Right around this time — 7 PM or so — the lack of sleep from the night before was starting to get to me. I literally could not stay awake. (Okay, so maybe that grammar book has something to do with it.) So I put out the light at 7:30 or so and immediately passed out.
And woke up at 3:30 AM, refreshed and ready to start my day.
This has happened to me before and it’s not fun. First of all, there’s not much you can do at 3:30 in the morning. Sure, you can have coffee and breakfast. But you can’t call anyone and you can’t do anything outside because it’s still dark. If you live with someone else, you can’t even make noise in the house because you might wake him up. (Or, in my case, wake the bird up.) So what’s left? Take out the laptop and do some blogging — hence this entry. Hop in the car and go to the office — heck, I can get three hours worth of work done there before I have to come back home to feed the horses.

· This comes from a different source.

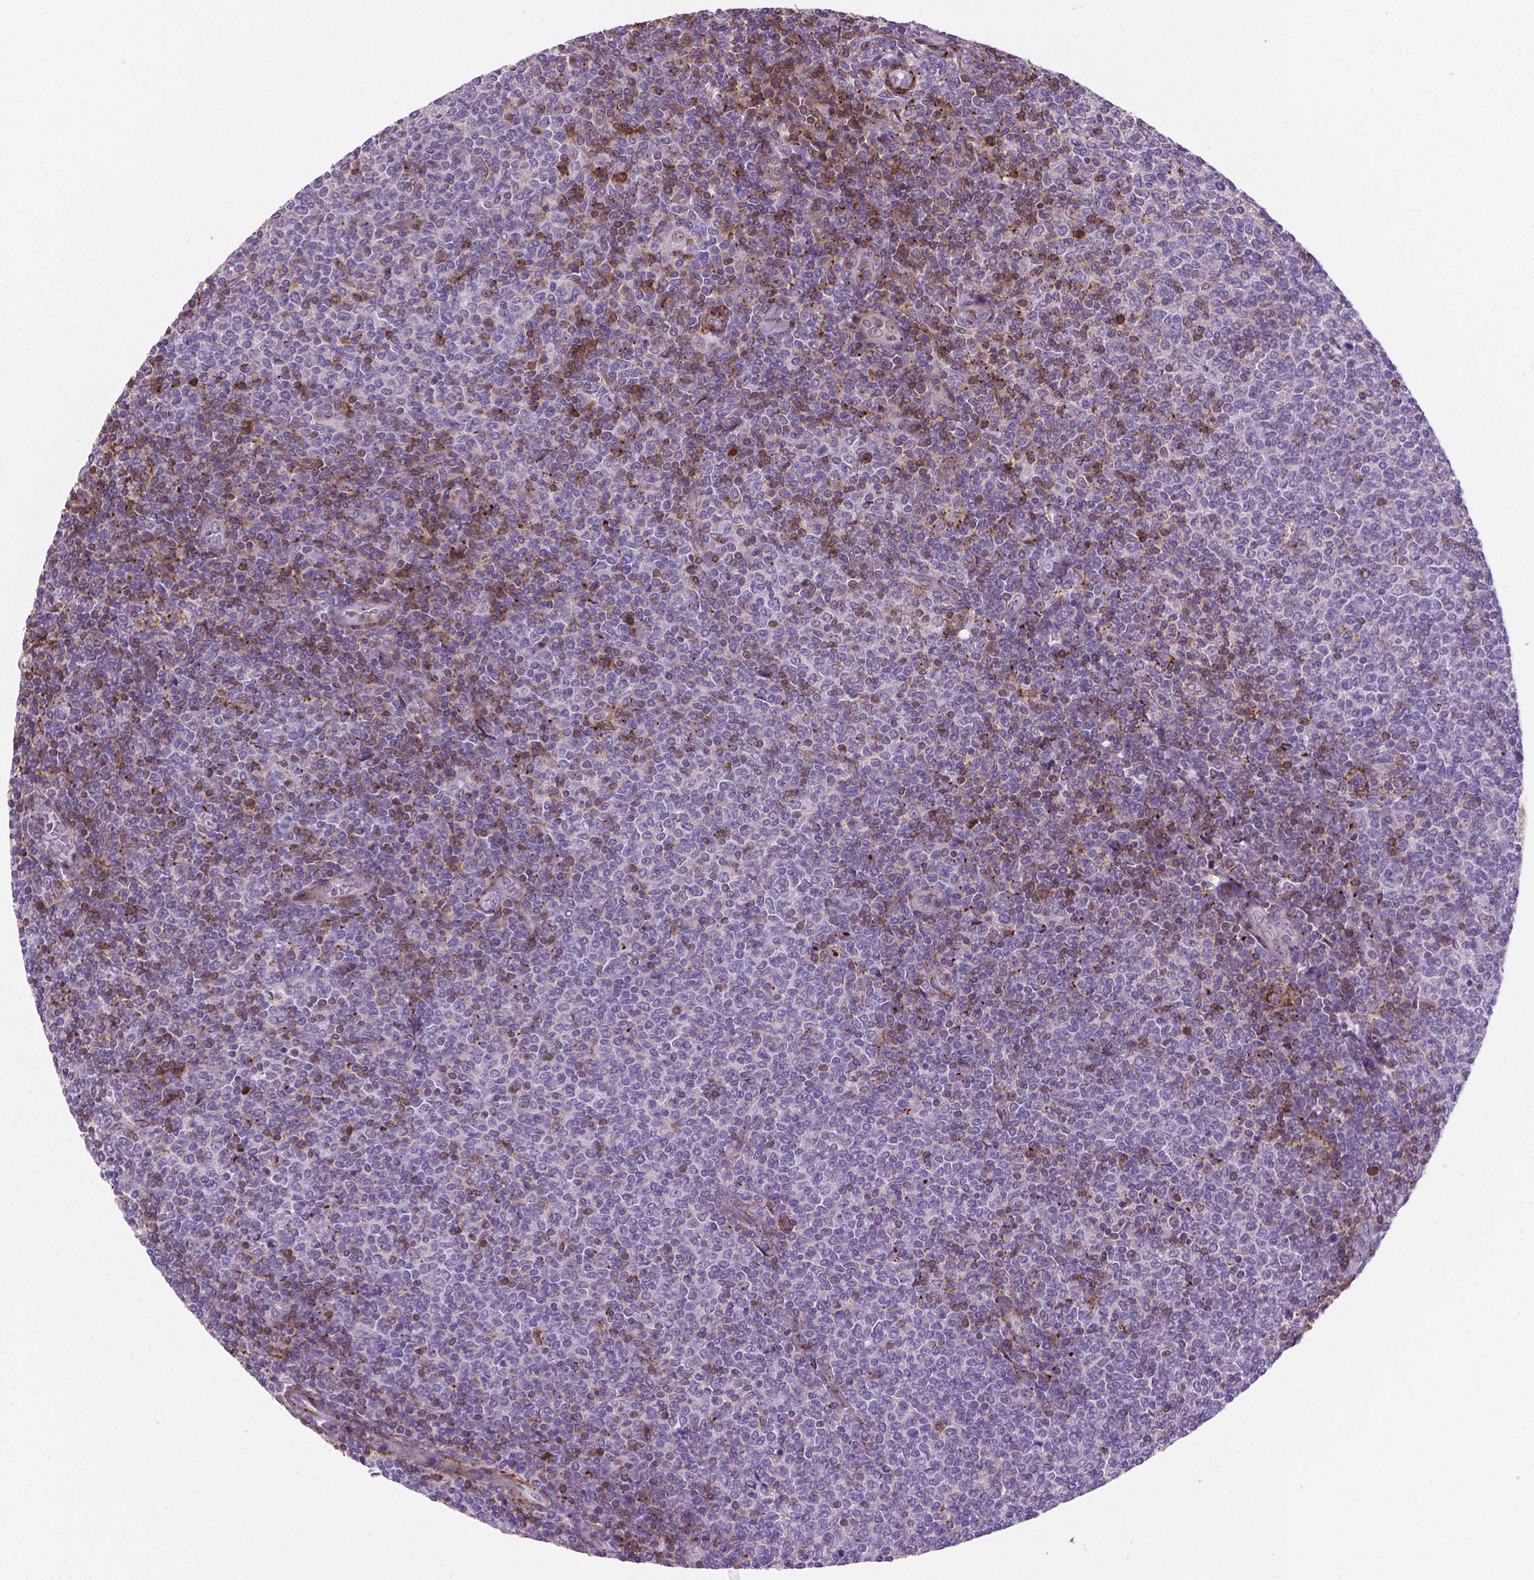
{"staining": {"intensity": "negative", "quantity": "none", "location": "none"}, "tissue": "lymphoma", "cell_type": "Tumor cells", "image_type": "cancer", "snomed": [{"axis": "morphology", "description": "Malignant lymphoma, non-Hodgkin's type, Low grade"}, {"axis": "topography", "description": "Lymph node"}], "caption": "A photomicrograph of lymphoma stained for a protein reveals no brown staining in tumor cells. (DAB IHC with hematoxylin counter stain).", "gene": "ACAD10", "patient": {"sex": "male", "age": 52}}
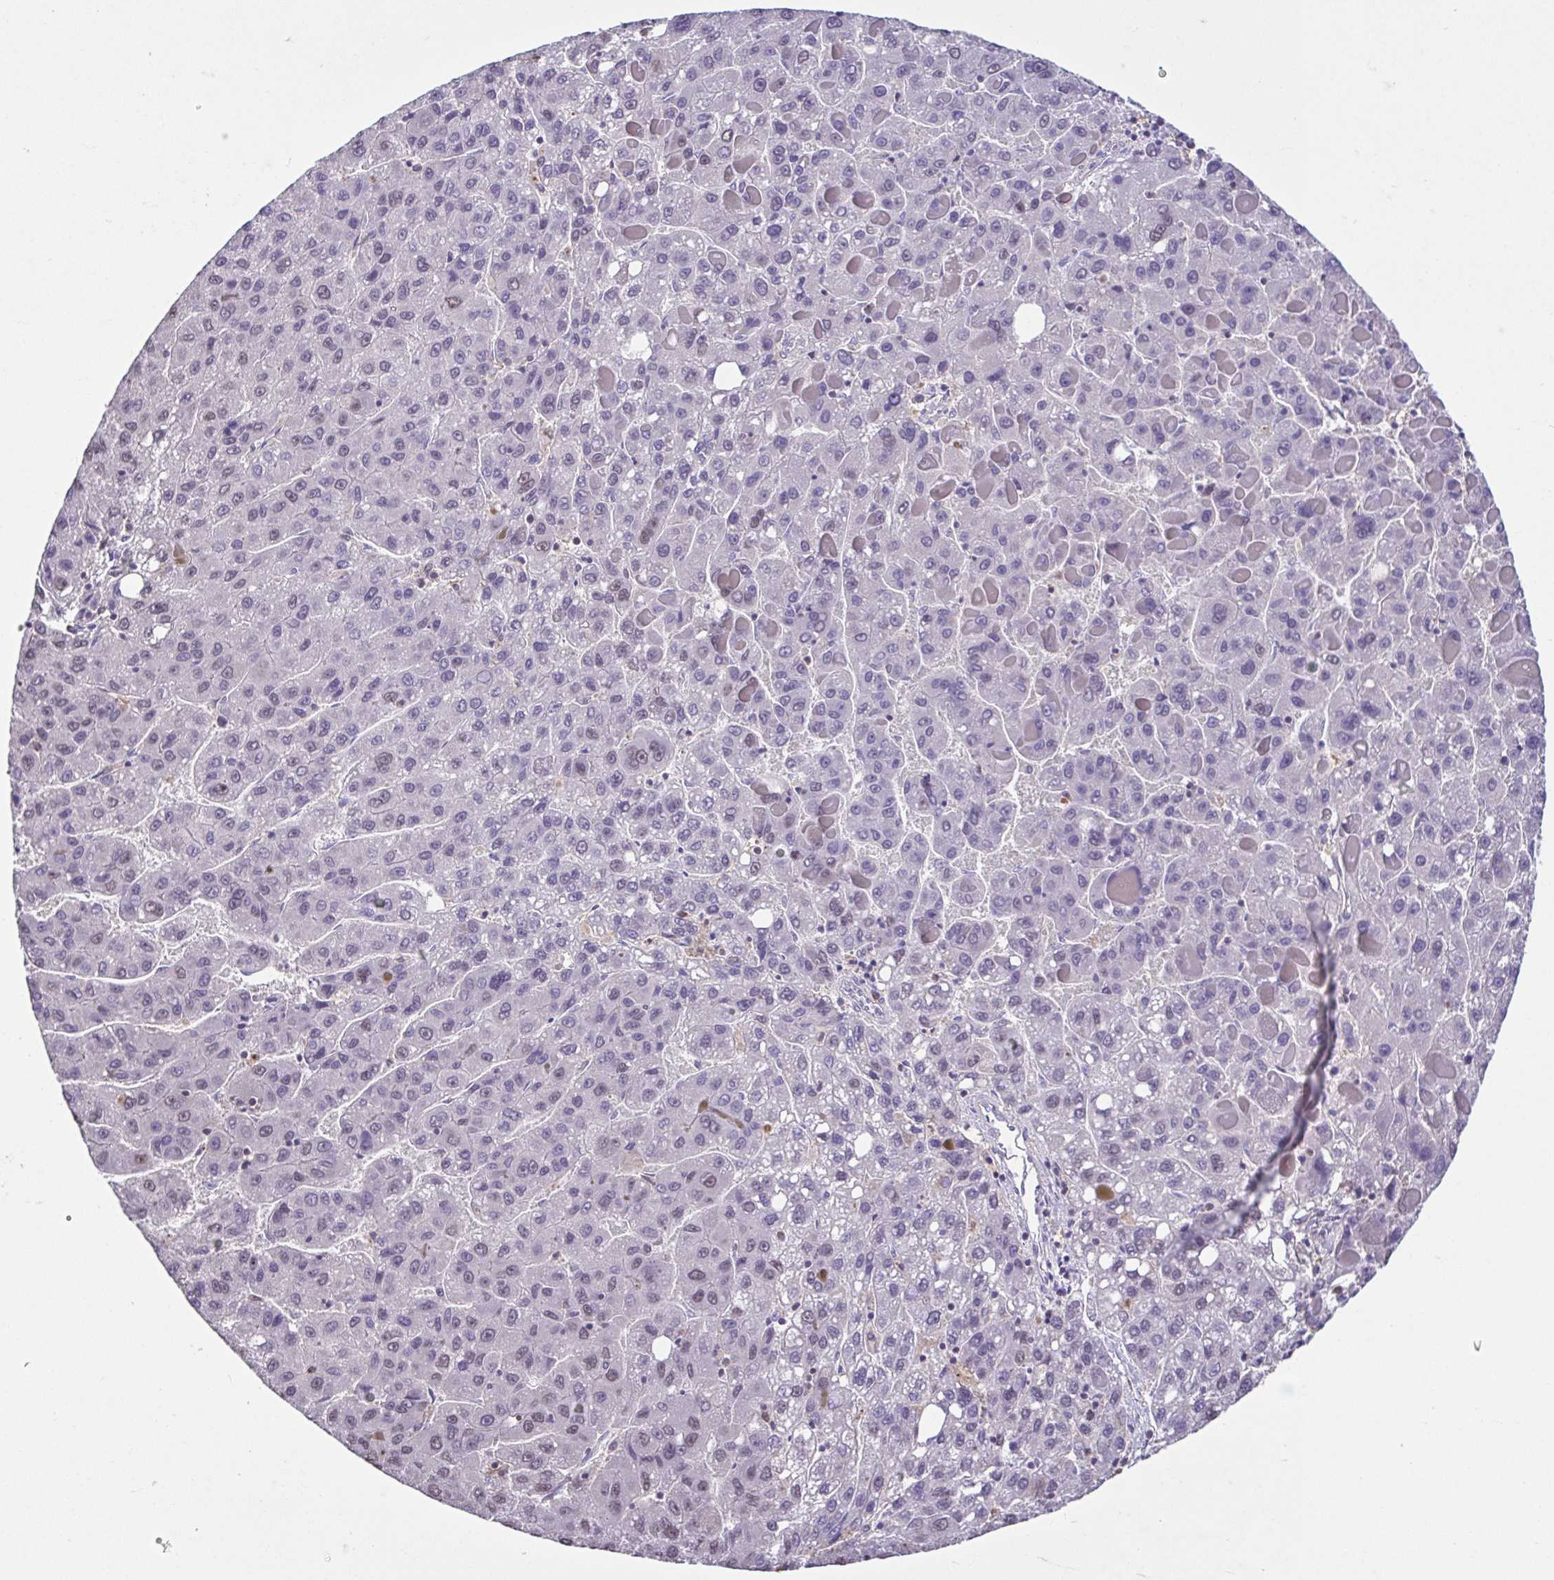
{"staining": {"intensity": "weak", "quantity": "<25%", "location": "nuclear"}, "tissue": "liver cancer", "cell_type": "Tumor cells", "image_type": "cancer", "snomed": [{"axis": "morphology", "description": "Carcinoma, Hepatocellular, NOS"}, {"axis": "topography", "description": "Liver"}], "caption": "Tumor cells are negative for protein expression in human hepatocellular carcinoma (liver).", "gene": "ACTRT3", "patient": {"sex": "female", "age": 82}}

But waking up early isn’t the big problem. The big problem is how I’m going to feel again at 7:30 PM. Like I want to go to sleep. And if I do, what time will I be up? 3:30 AM. Or earlier.
It’s a vicious cycle, one I need to break out of today.
Two possible solutions. One is to take a nap in the middle of the day so I’m not ready for bed at 7:30 PM. The other is to force myself to stay up later, perhaps by watching a movie.
Maybe I’ll hit the video store in town for a copy of Fahrenheit 9/11.